Supplied data:
--- START ---

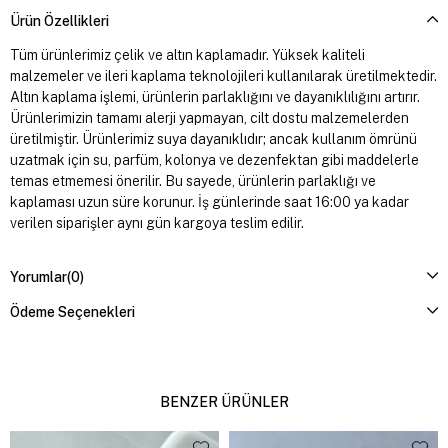
Ürün Özellikleri
Tüm ürünlerimiz çelik ve altın kaplamadır. Yüksek kaliteli
malzemeler ve ileri kaplama teknolojileri kullanılarak üretilmektedir.
Altın kaplama işlemi, ürünlerin parlaklığını ve dayanıklılığını artırır.
Ürünlerimizin tamamı alerji yapmayan, cilt dostu malzemelerden
üretilmiştir. Ürünlerimiz suya dayanıklıdır; ancak kullanım ömrünü
uzatmak için su, parfüm, kolonya ve dezenfektan gibi maddelerle
temas etmemesi önerilir. Bu sayede, ürünlerin parlaklığı ve
kaplaması uzun süre korunur. İş günlerinde saat 16:00 ya kadar
verilen siparişler aynı gün kargoya teslim edilir.
Yorumlar
(0)
Ödeme Seçenekleri
BENZER ÜRÜNLER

--- END ---

Exclude all images and retype the data precisely.

Ürün Özellikleri
Tüm ürünlerimiz çelik ve altın kaplamadır. Yüksek kaliteli
malzemeler ve ileri kaplama teknolojileri kullanılarak üretilmektedir.
Altın kaplama işlemi, ürünlerin parlaklığını ve dayanıklılığını artırır.
Ürünlerimizin tamamı alerji yapmayan, cilt dostu malzemelerden
üretilmiştir. Ürünlerimiz suya dayanıklıdır; ancak kullanım ömrünü
uzatmak için su, parfüm, kolonya ve dezenfektan gibi maddelerle
temas etmemesi önerilir. Bu sayede, ürünlerin parlaklığı ve
kaplaması uzun süre korunur. İş günlerinde saat 16:00 ya kadar
verilen siparişler aynı gün kargoya teslim edilir.
Yorumlar
(0)
Ödeme Seçenekleri
BENZER ÜRÜNLER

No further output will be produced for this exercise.